Policing will follow the tradition. Participants want to join the club because of the benefits, but the club has rules, pollution rights cost you! Cost are internalised.

Cox also ignores this practical alternative to command,

‘nature’s tolerance are being tested and the implication is a need to rethink economics’ [1].

But it is Cox who needs to rethink! Economists has always stressed that free goods will generate excess demand. Nature’s valuable resources must be priced they are not ‘free’!

Gender bias.

All inequality issues, power, race, class, religion and including gender dissolve because of the overwhelming importance of human capital in the knowledge society. No one can control, oppress or tyrannise ideas.

Dickenson misses the poiny,

‘market forces make it more difficult for women’ [1].

Market forces guarantee opportunity because global competition generates economic efficiency from gender neutral human capital. Women are pushing at an open door.

The only question is how to speed up the process?

Evaluating the democratic credentials of global civil society.

Cox himself,

‘suggests a strategy towards reversing degenerative tendencies’.

A strategy of active citizenship in civil society.

But his is a controlled alternative, assuming philosopher kings with foresight dictating abandonment of ‘present mindedness’. However ‘present mindedness’ is the reality of the impossibility of foresight when each of us can only choose the best option available at the time. The personal autonomy which is the essence of democracy.

There are three main instruments of active citizenship in civil society.

First, international associations for not only Greenpeace, Amnesty International, Christian fellowship but also joint stock trading companies. All free to operate outside nation state restriction and censorship using, knowledge to co-operate and associate to gain mutual benefit.

Second, communications, the free press, satellite TV and the internet. Exposing tyranny and oppression outside the control of national censorship available to anyone who can sell newspapers, books, programmes or borrow a computer.

Third, science and technology. An international network using knowledge to solve problems which is uncontrollable.

These instruments are the essence of democracy based on three normative elements.

Firstly, identity, Joe as a father, a football fan, a musician, a Christian or whatever he chooses.

Secondly, legitimacy, what the people want in the opinion of the people not imposed.

Thirdly, security, of people not territory, rules of membership, imply obligation or ostracism.

Civil society as democracy is not impracticable it already exists.

Conclusion.

Globalisation is the reality of continuing evolution, a process which builds interconnected complexity.

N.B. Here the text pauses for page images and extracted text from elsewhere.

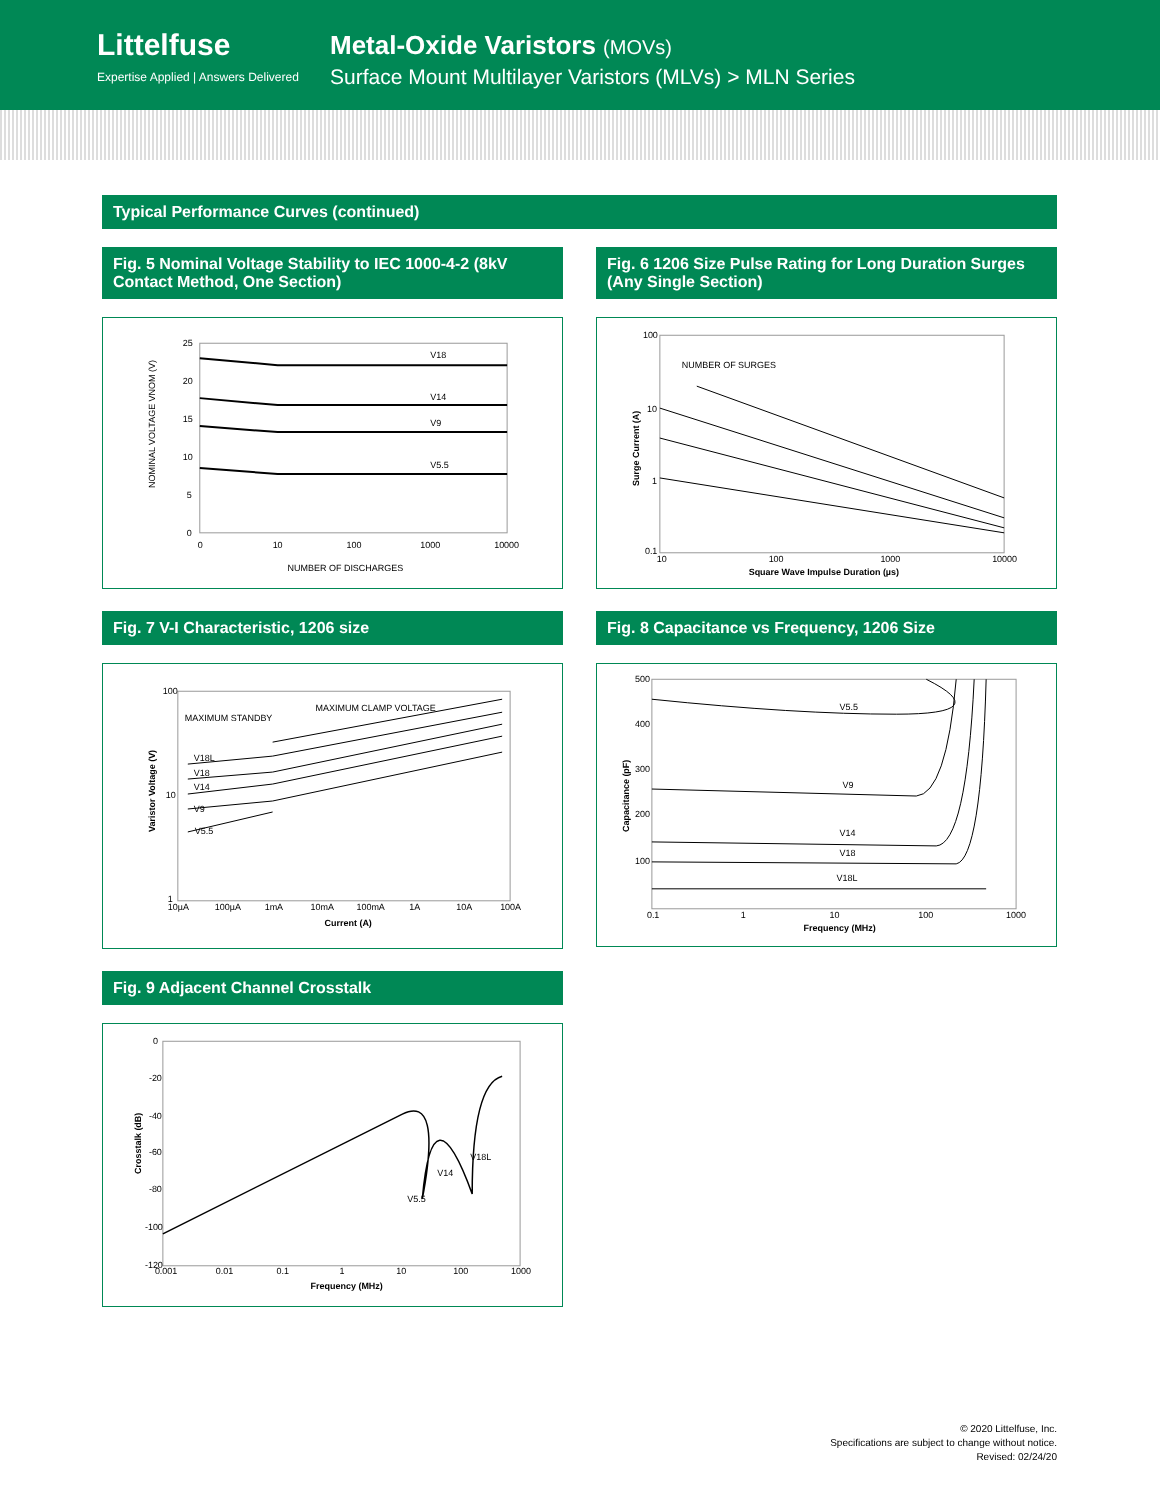Littelfuse
Expertise Applied | Answers Delivered
Metal-Oxide Varistors (MOVs)
Surface Mount Multilayer Varistors (MLVs) > MLN Series
Typical Performance Curves (continued)
Fig. 5 Nominal Voltage Stability to IEC 1000-4-2 (8kV Contact Method, One Section)
V18
V14
V9
V5.5
25
20
15
10
5
0
0
10
100
1000
10000
NUMBER OF DISCHARGES
NOMINAL VOLTAGE VNOM (V)
Fig. 6 1206 Size Pulse Rating for Long Duration Surges (Any Single Section)
NUMBER OF SURGES
100
10
1
0.1
10
100
1000
10000
Square Wave Impulse Duration (µs)
Surge Current (A)
Fig. 7 V-I Characteristic, 1206 size
MAXIMUM STANDBY
MAXIMUM CLAMP VOLTAGE
V18L
V18
V14
V9
V5.5
100
10
1
10µA
100µA
1mA
10mA
100mA
1A
10A
100A
Current (A)
Varistor Voltage (V)
Fig. 8 Capacitance vs Frequency, 1206 Size
V5.5
V9
V14
V18
V18L
500
400
300
200
100
0.1
1
10
100
1000
Frequency (MHz)
Capacitance (pF)
Fig. 9 Adjacent Channel Crosstalk
V5.5
V14
V18L
0
-20
-40
-60
-80
-100
-120
0.001
0.01
0.1
1
10
100
1000
Frequency (MHz)
Crosstalk (dB)
© 2020 Littelfuse, Inc.
Specifications are subject to change without notice.
Revised: 02/24/20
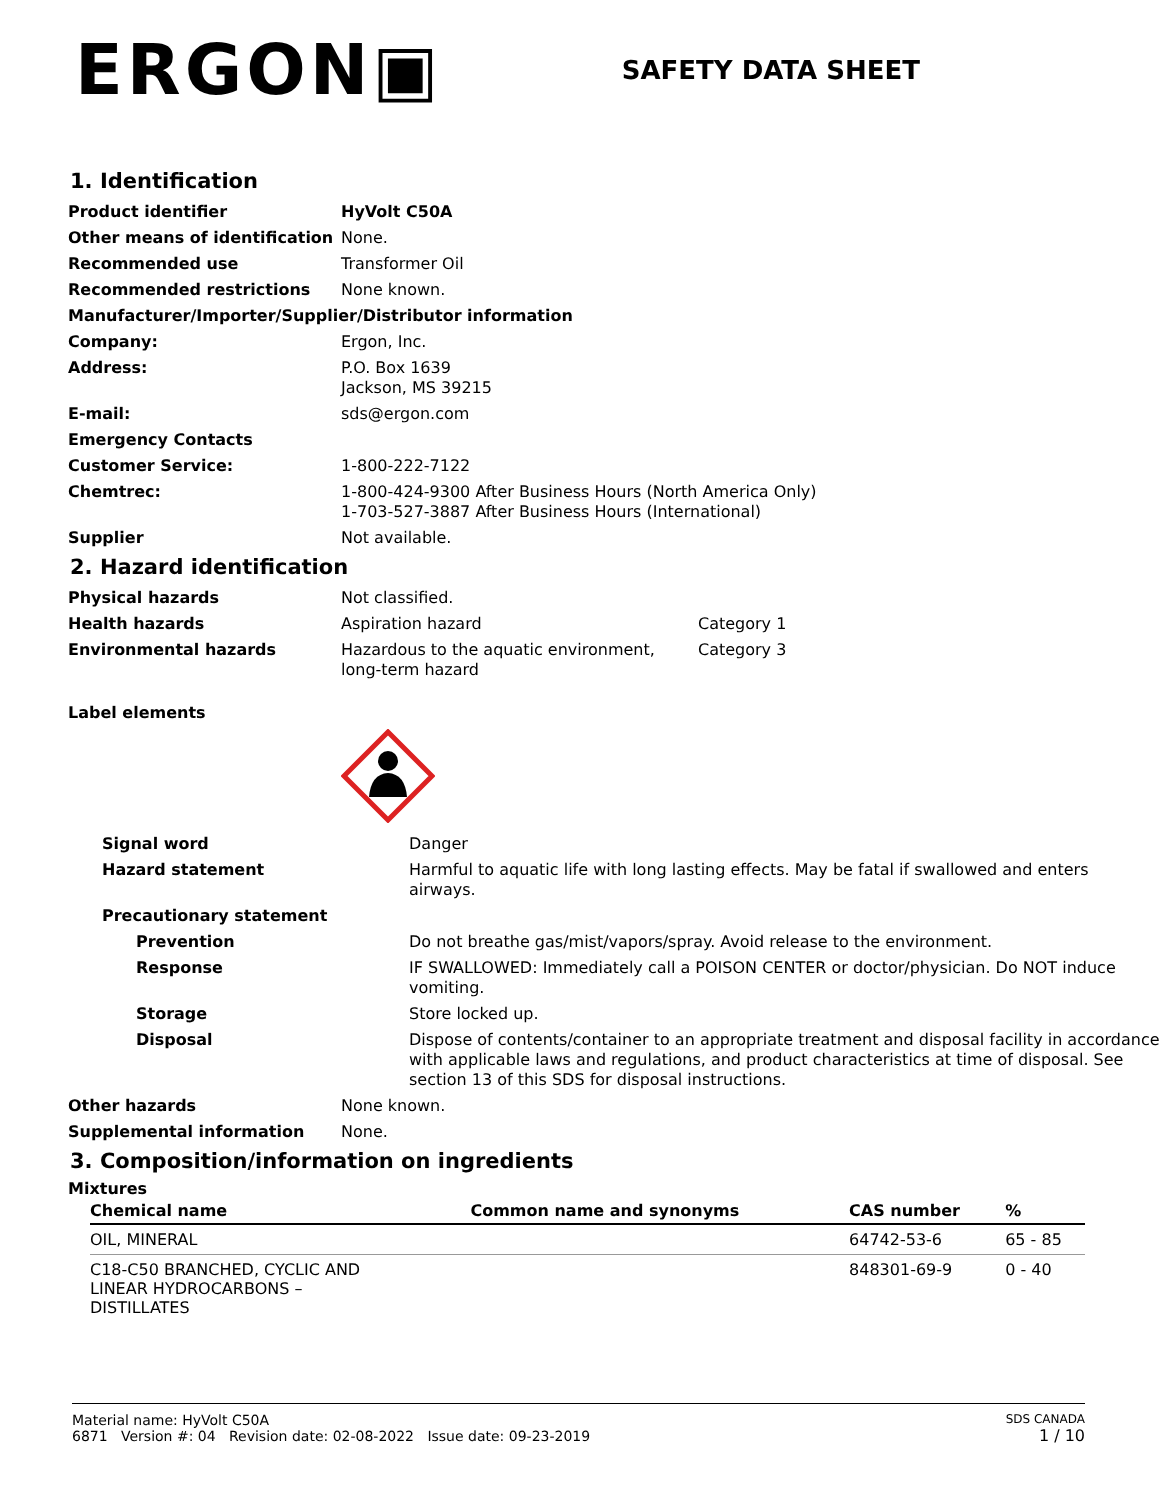ERGON▣
SAFETY DATA SHEET
1. Identification
| Product identifier | HyVolt C50A |
| Other means of identification | None. |
| Recommended use | Transformer Oil |
| Recommended restrictions | None known. |
| Manufacturer/Importer/Supplier/Distributor information | |
| Company: | Ergon, Inc. |
| Address: | P.O. Box 1639 Jackson, MS 39215 |
| E-mail: | sds@ergon.com |
| Emergency Contacts | |
| Customer Service: | 1-800-222-7122 |
| Chemtrec: | 1-800-424-9300 After Business Hours (North America Only) 1-703-527-3887 After Business Hours (International) |
| Supplier | Not available. |
2. Hazard identification
| Physical hazards | Not classified. | |
| Health hazards | Aspiration hazard | Category 1 |
| Environmental hazards | Hazardous to the aquatic environment, long-term hazard | Category 3 |
| Label elements | | |
| Signal word | Danger |
| Hazard statement | Harmful to aquatic life with long lasting effects. May be fatal if swallowed and enters airways. |
| Precautionary statement | |
| Prevention | Do not breathe gas/mist/vapors/spray. Avoid release to the environment. |
| Response | IF SWALLOWED: Immediately call a POISON CENTER or doctor/physician. Do NOT induce vomiting. |
| Storage | Store locked up. |
| Disposal | Dispose of contents/container to an appropriate treatment and disposal facility in accordance with applicable laws and regulations, and product characteristics at time of disposal. See section 13 of this SDS for disposal instructions. |
| Other hazards | None known. |
| Supplemental information | None. |
3. Composition/information on ingredients
Mixtures
| Chemical name | Common name and synonyms | CAS number | % |
| --- | --- | --- | --- |
| OIL, MINERAL | | 64742-53-6 | 65 - 85 |
| C18-C50 BRANCHED, CYCLIC AND LINEAR HYDROCARBONS – DISTILLATES | | 848301-69-9 | 0 - 40 |
Material name: HyVolt C50A
6871 Version #: 04 Revision date: 02-08-2022 Issue date: 09-23-2019
SDS CANADA
1 / 10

The transformation brings positive benefits from economic activity.

Innovation and experiment is speeding up evolution in civil society encouraging everyone to participate in scale economies and technical progress through property rights in class, creed and gender neutral, human capital.

This is the antithisis of nation state command and control and the economic advantages of world order do not require global governance because, as McGrew himself suggests,

‘states are forced to acquiesce to agreed rules because it is in their own self interest’ [1].

The normative commitment to democracy is safe in global civil society.

[1] Anthony McGrew, Editor (1997) – Transformation of Democracy, O.U., Polity Press.

[2] David Ricardo (1817) – Principles of Political Economy.

[3] David Held (1997) – Models of Democracy, O.U., Polity Press.

[4] Stuart Kauffman (1993) – The Origins of Order, Oxford University Press.

[5] Alan Gillie (1992) – Pareto Efficiency, D345 Open University.

[6] Fernand Braudel (1985) – Civilisation & Capitalism 15th-18th century, Fontana Press.

[7] Matin Wolf (1998) – A Bearable Lightness, Financial Times 12/8/98.

[8] Fred L Smith . (1994) – Learning from the Past, Competitive Enterprise Institute, Washington.